Dit dikke, gesloten bladerdak verscheen kort na de inslag, maar de algehele bosdiversiteit duurde veel langer om te herstellen, omdat nieuwe soorten zich begonnen te ontwikkelen om nieuwe ecologische niches te bezetten. Dat gold ook voor de vele insectensoorten die ooit van de planten hadden genoten, vonden de onderzoekers. Bladfossielen dragen sporen van de verschillende soorten interacties tussen herbivore insecten en planten, van wezens die bladeren strippen tot hun skeletten tot degenen die er zorgvuldig doorheen boren.
‘Generalistische’ insecten en andere plantengroeperingen die het kunnen doen met veel verschillende soorten planten als voedsel ‘leken grotendeels onaangetast door te piepen’, zegt co-auteur Conrad Labandeira, een paleo-ecoloog bij het Smithsonian National Museum of Natural History in Washington, DC. (SN: 25-01-17 “De specialistische interacties die echt afgeroomd werden, waren zaken als mineervliegtuigen en piercers en sukkels”, die meer afhankelijk zijn van bepaalde plantensoorten, zegt Labandeira.
Het herstelpad bevat een waardevolle les voor de langdurige impact van moderne menselijke activiteiten zoals ontbossing, zegt Jaramillo (SN: 9/4/20 “Het genereren van nieuwe diversiteit kost geologische tijd”, zegt hij. “Het gaat niet alleen om het planten van bomen.”
Dit is het eerste uitgebreide beeld van wat er gebeurde in tropische ecosystemen vlak na het uitsterven, zegt paleoecoloog Elena Stiles van de Universiteit van Washington in Seattle, die niet verbonden was met het onderzoek.

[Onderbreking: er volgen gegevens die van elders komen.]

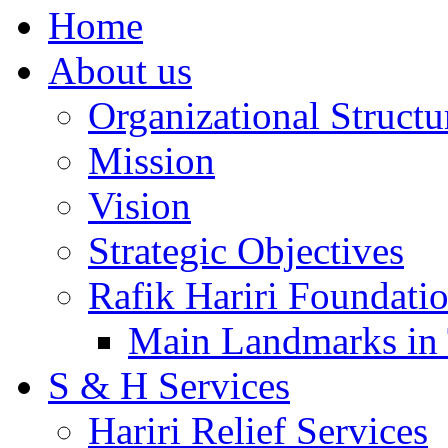
Home
About us
Organizational Structu
Mission
Vision
Strategic Objectives
Rafik Hariri Foundatio
Main Landmarks in 
S & H Services
Hariri Relief Services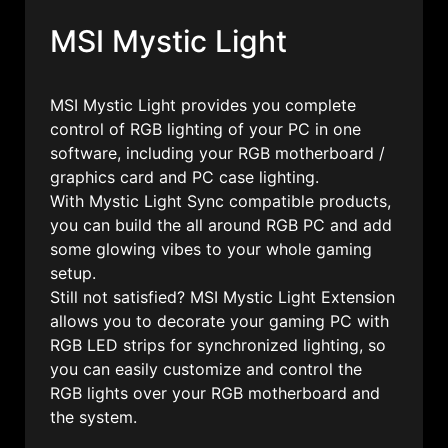
MSI Mystic Light
MSI Mystic Light provides you complete
control of RGB lighting of your PC in one
software, including your RGB motherboard /
graphics card and PC case lighting.
With Mystic Light Sync compatible products,
you can build the all around RGB PC and add
some glowing vibes to your whole gaming
setup.
Still not satisfied? MSI Mystic Light Extension
allows you to decorate your gaming PC with
RGB LED strips for synchronized lighting, so
you can easily customize and control the
RGB lights over your RGB motherboard and
the system.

Het meeste eerdere werk over de brokken van de tijd direct voor en na het uitsterven – het einde van het Krijt en het begin van het Paleogeen – komt uit Noord-Amerika, of veel verder naar het zuiden, zoals in Patagonië, zegt Stiles (SN: 2/4/19 “In de tropen is er geen plaats waar we de grens hebben [between periods] bewaard gebleven, [and] we hebben de beperking van een zeer fragmentarisch fossielenbestand. “
Ook opvallend, zegt Stiles, is de mogelijkheid dat deze bevinding kan helpen bij het beantwoorden van een al lang bestaande vraag over de verbazingwekkende biodiversiteit in Zuid-Amerika. “Mensen hebben zich lange tijd afgevraagd waar al deze diversiteit vandaan komt”, zegt ze. Onderzoekers hebben bijvoorbeeld gespeculeerd dat het klimaat van het continent of het lange isolement van andere continenten hiervoor verantwoordelijk kan zijn. “Het is dus echt interessant dat deze massale uitsterving een van de mechanismen zou kunnen zijn geweest die het tot deze unieke regio hebben gevormd”, zegt ze.